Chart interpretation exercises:
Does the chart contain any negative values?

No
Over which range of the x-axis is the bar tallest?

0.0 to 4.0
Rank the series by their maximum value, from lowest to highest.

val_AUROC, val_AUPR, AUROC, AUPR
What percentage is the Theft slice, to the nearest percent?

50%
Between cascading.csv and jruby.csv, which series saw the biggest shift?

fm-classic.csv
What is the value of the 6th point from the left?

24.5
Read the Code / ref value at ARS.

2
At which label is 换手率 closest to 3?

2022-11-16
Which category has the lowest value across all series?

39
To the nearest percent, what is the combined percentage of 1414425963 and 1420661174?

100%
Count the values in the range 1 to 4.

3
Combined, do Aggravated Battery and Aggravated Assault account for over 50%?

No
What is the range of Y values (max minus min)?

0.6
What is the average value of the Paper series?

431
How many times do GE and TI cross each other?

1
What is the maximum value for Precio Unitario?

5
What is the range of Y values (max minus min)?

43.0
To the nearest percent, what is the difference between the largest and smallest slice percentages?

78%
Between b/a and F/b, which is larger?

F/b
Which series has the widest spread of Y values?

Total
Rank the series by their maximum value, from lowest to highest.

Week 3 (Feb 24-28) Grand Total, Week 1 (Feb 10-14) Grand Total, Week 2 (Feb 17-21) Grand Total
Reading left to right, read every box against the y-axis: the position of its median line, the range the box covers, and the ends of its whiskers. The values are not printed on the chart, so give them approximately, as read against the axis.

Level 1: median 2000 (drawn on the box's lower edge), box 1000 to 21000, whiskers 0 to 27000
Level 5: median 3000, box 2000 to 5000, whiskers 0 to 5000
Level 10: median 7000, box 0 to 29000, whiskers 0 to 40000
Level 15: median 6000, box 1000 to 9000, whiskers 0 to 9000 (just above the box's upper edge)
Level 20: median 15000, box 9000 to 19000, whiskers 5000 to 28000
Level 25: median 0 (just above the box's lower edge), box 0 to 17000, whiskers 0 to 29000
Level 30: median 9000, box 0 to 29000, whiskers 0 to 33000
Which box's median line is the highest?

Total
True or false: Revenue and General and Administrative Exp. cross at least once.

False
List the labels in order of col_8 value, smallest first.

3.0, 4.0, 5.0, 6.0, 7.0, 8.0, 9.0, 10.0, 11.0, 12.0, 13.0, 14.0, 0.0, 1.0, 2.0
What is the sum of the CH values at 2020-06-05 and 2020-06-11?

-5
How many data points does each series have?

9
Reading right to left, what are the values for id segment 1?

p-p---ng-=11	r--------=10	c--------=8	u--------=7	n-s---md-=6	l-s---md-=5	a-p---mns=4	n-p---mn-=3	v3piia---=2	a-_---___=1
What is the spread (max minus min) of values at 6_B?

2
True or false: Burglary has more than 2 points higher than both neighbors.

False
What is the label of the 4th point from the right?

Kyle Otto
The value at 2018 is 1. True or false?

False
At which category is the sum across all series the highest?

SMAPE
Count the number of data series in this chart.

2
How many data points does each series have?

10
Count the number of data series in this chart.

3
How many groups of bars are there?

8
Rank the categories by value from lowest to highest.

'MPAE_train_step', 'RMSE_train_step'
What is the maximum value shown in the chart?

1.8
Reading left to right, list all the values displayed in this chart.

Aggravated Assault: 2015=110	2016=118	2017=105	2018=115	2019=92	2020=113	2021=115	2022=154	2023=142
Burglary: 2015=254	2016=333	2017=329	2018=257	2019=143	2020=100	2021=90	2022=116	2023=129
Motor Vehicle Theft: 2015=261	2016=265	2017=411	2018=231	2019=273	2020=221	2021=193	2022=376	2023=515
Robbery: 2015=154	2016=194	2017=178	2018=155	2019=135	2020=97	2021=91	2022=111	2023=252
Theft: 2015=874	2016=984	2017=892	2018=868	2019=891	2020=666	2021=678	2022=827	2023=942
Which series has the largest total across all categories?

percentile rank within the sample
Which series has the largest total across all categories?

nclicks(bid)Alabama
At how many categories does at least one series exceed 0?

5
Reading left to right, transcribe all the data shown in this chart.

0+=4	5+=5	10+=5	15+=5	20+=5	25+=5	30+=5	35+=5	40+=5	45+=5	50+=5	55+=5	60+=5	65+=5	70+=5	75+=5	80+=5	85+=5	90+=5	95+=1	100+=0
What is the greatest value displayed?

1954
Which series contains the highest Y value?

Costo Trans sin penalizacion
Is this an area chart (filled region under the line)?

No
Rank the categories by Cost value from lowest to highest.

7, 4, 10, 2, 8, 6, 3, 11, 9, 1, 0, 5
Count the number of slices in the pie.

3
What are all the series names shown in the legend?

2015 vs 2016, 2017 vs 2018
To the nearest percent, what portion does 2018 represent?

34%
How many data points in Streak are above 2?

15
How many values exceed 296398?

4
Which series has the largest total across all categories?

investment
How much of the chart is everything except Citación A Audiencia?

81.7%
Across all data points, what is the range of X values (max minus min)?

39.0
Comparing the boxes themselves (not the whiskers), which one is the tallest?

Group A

Exercise:
Please set down every one of the items above word for word, from the first to the last.

The answer:
Does the chart contain any negative values?

No
Over which range of the x-axis is the bar tallest?

0.0 to 4.0
Rank the series by their maximum value, from lowest to highest.

val_AUROC, val_AUPR, AUROC, AUPR
What percentage is the Theft slice, to the nearest percent?

50%
Between cascading.csv and jruby.csv, which series saw the biggest shift?

fm-classic.csv
What is the value of the 6th point from the left?

24.5
Read the Code / ref value at ARS.

2
At which label is 换手率 closest to 3?

2022-11-16
Which category has the lowest value across all series?

39
To the nearest percent, what is the combined percentage of 1414425963 and 1420661174?

100%
Count the values in the range 1 to 4.

3
Combined, do Aggravated Battery and Aggravated Assault account for over 50%?

No
What is the range of Y values (max minus min)?

0.6
What is the average value of the Paper series?

431
How many times do GE and TI cross each other?

1
What is the maximum value for Precio Unitario?

5
What is the range of Y values (max minus min)?

43.0
To the nearest percent, what is the difference between the largest and smallest slice percentages?

78%
Between b/a and F/b, which is larger?

F/b
Which series has the widest spread of Y values?

Total
Rank the series by their maximum value, from lowest to highest.

Week 3 (Feb 24-28) Grand Total, Week 1 (Feb 10-14) Grand Total, Week 2 (Feb 17-21) Grand Total
Reading left to right, read every box against the y-axis: the position of its median line, the range the box covers, and the ends of its whiskers. The values are not printed on the chart, so give them approximately, as read against the axis.

Level 1: median 2000 (drawn on the box's lower edge), box 1000 to 21000, whiskers 0 to 27000
Level 5: median 3000, box 2000 to 5000, whiskers 0 to 5000
Level 10: median 7000, box 0 to 29000, whiskers 0 to 40000
Level 15: median 6000, box 1000 to 9000, whiskers 0 to 9000 (just above the box's upper edge)
Level 20: median 15000, box 9000 to 19000, whiskers 5000 to 28000
Level 25: median 0 (just above the box's lower edge), box 0 to 17000, whiskers 0 to 29000
Level 30: median 9000, box 0 to 29000, whiskers 0 to 33000
Which box's median line is the highest?

Total
True or false: Revenue and General and Administrative Exp. cross at least once.

False
List the labels in order of col_8 value, smallest first.

3.0, 4.0, 5.0, 6.0, 7.0, 8.0, 9.0, 10.0, 11.0, 12.0, 13.0, 14.0, 0.0, 1.0, 2.0
What is the sum of the CH values at 2020-06-05 and 2020-06-11?

-5
How many data points does each series have?

9
Reading right to left, what are the values for id segment 1?

p-p---ng-=11	r--------=10	c--------=8	u--------=7	n-s---md-=6	l-s---md-=5	a-p---mns=4	n-p---mn-=3	v3piia---=2	a-_---___=1
What is the spread (max minus min) of values at 6_B?

2
True or false: Burglary has more than 2 points higher than both neighbors.

False
What is the label of the 4th point from the right?

Kyle Otto
The value at 2018 is 1. True or false?

False
At which category is the sum across all series the highest?

SMAPE
Count the number of data series in this chart.

2
How many data points does each series have?

10
Count the number of data series in this chart.

3
How many groups of bars are there?

8
Rank the categories by value from lowest to highest.

'MPAE_train_step', 'RMSE_train_step'
What is the maximum value shown in the chart?

1.8
Reading left to right, list all the values displayed in this chart.

Aggravated Assault: 2015=110	2016=118	2017=105	2018=115	2019=92	2020=113	2021=115	2022=154	2023=142
Burglary: 2015=254	2016=333	2017=329	2018=257	2019=143	2020=100	2021=90	2022=116	2023=129
Motor Vehicle Theft: 2015=261	2016=265	2017=411	2018=231	2019=273	2020=221	2021=193	2022=376	2023=515
Robbery: 2015=154	2016=194	2017=178	2018=155	2019=135	2020=97	2021=91	2022=111	2023=252
Theft: 2015=874	2016=984	2017=892	2018=868	2019=891	2020=666	2021=678	2022=827	2023=942
Which series has the largest total across all categories?

percentile rank within the sample
Which series has the largest total across all categories?

nclicks(bid)Alabama
At how many categories does at least one series exceed 0?

5
Reading left to right, transcribe all the data shown in this chart.

0+=4	5+=5	10+=5	15+=5	20+=5	25+=5	30+=5	35+=5	40+=5	45+=5	50+=5	55+=5	60+=5	65+=5	70+=5	75+=5	80+=5	85+=5	90+=5	95+=1	100+=0
What is the greatest value displayed?

1954
Which series contains the highest Y value?

Costo Trans sin penalizacion
Is this an area chart (filled region under the line)?

No
Rank the categories by Cost value from lowest to highest.

7, 4, 10, 2, 8, 6, 3, 11, 9, 1, 0, 5
Count the number of slices in the pie.

3
What are all the series names shown in the legend?

2015 vs 2016, 2017 vs 2018
To the nearest percent, what portion does 2018 represent?

34%
How many data points in Streak are above 2?

15
How many values exceed 296398?

4
Which series has the largest total across all categories?

investment
How much of the chart is everything except Citación A Audiencia?

81.7%
Across all data points, what is the range of X values (max minus min)?

39.0
Comparing the boxes themselves (not the whiskers), which one is the tallest?

Group A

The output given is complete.